◆ **WHAT THE TASK REQUIRES**
Continue the bead-slumping tutorial from the end of its last paragraph.

◆ **PROVIDED PASSAGE**

┌────────

View Full Version : Turning beads into Cabs - a tutorial

11-22-2003, 05:36 PM
Ok, so it took me longer than planned to get things together for this tutorial but I finally made it as promised. Remember, there are lots of ways to accomplish the same thing and I've presented just my own methods here. I'm certainly not the foremost authority on bead slumping!

What you need:
1) kiln which will fire to at least 1350 degree F.
2) kiln shelf & wash or fiber paper
3) beads to slump
4) a timer is helpful (esp. if you are the type to burn cookies)

I prefer to slump all my small glass on 6" kiln shelves that have been coated with kilnwash. You can use watered down bead release. Apply with a soft brush until you have a good coating, usually 5-6 layers. I prefer Bullseye brand kilnwash over the others I've tried so far. Below is a picture of the shelf before it's been used and one that I have already fired glass on. See how the color changes? You can usually use a shelf several times before you must reapply the kilnwash. Be SURE to wear a dustmask when you scrape off old kilnwash (dry) and reapply.


Another option is to use fiber paper on your shelf instead of wash. OR you can use THICK fiber paper (see below) instead of a shelf all together for small things. Kilnwash tends to give a smoother backing to your fired pieces, so I prefer it, but fiber paper is perfectly servicable and I've used it as well.

└────────

◆ **PROVIDED DATA**
┌────────

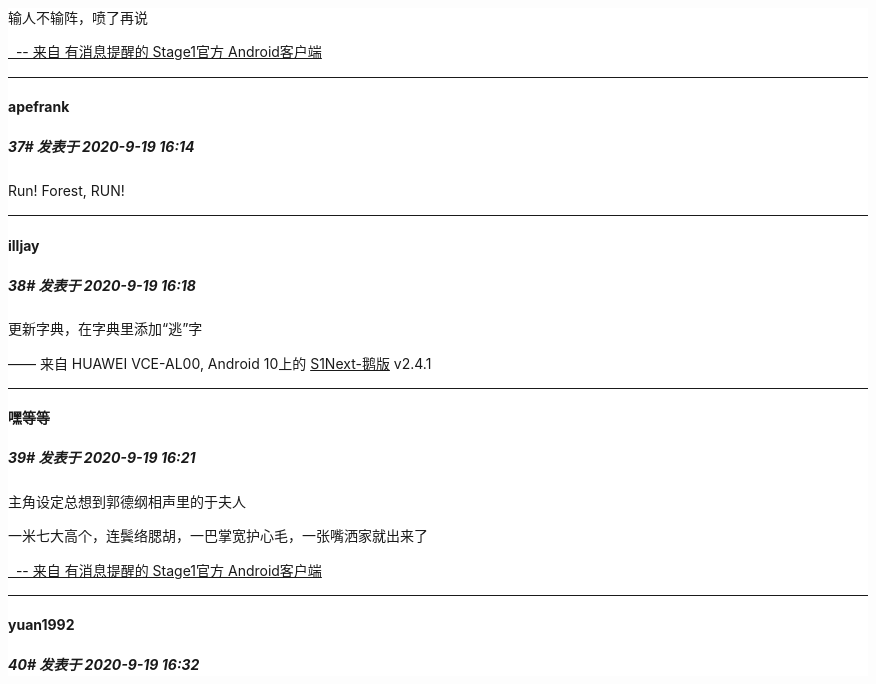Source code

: 


输人不输阵，喷了再说

[  -- 来自 有消息提醒的 Stage1官方 Android客户端](https://www.coolapk.com/apk/140634)







*****

####  apefrank  
##### 37#       发表于 2020-9-19 16:14




Run! Forest, RUN!







*****

####  illjay  
##### 38#       发表于 2020-9-19 16:18




更新字典，在字典里添加“逃”字

—— 来自 HUAWEI VCE-AL00, Android 10上的 [S1Next-鹅版](https://github.com/ykrank/S1-Next/releases) v2.4.1







*****

####  嘿等等  
##### 39#       发表于 2020-9-19 16:21




主角设定总想到郭德纲相声里的于夫人


一米七大高个，连鬓络腮胡，一巴掌宽护心毛，一张嘴洒家就出来了

[  -- 来自 有消息提醒的 Stage1官方 Android客户端](https://www.coolapk.com/apk/140634)







*****

####  yuan1992  
##### 40#       发表于 2020-9-19 16:32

└────────

◆ **WRITTEN RESPONSE**
I intentionally crack beads that I plan to make into cabs by leaving them to cool too long before putting into the kiln. Sometimes I crack them unintentionally too! There are plenty of ways to split your beads, from saws to hammers. I find I can split beads pretty well using a flathead hammer, metal punch slightly (fractionally) larger than the bead hole and a solid base such as a metal block. Lightly tap until you have split the bead.



Be very sure to clean out any remaining release you have in the bead. Bead release left inside a bead will bubble up and cause your cab to be quite ugly, depending upon how much you have and how long you fire your glass. It's best if you get rid of it!


Place your beads split side down on the shelf/fiber paper. If you are slumping whole beads remember the side that is up will be the 'good' side, the side that is down will go against the skin or cab setting, so position accordingly. If you are using whole beads like bicones it is sometimes easier to set the kilnshelf in the kiln and load it there because these babies tend to roll. I've made different beads for this tutorial so you can see what happens when they slump.


Load the kiln. Be sure nothing is touching the elements and there is plenty of room for each bead to spread as it slumps.

I'm using an Evenheat Hotbox Kiln. I've used both of my other kilns (see below), and Evenheat 2541 and a Glasshive custom annealer for slumping, but the little hotbox is a super investment if you plan to slump small pieces regularly. It's very affordable and easy to use. There are plenty of other good small kilns out there too.


Glasshive custom annealer (it's purple!)

Evenheat 2541 with several greenware slumping molds drying on top

Starting from room temperature I ramp up the small kiln (hot box) using the following schedule for small beads:
15 minutes on Medium (heats up to about 500 degrees)
15 minutes on Level 5 (heats up to about 1000 degrees)
15-30 minutes on High (heats up to around 1500 degrees - I watch until I have the slump shape that I want)
Flash cool down to between 1000-1100 degrees (vent the kiln to do this - you should have thick gloves on, preferably kevlar).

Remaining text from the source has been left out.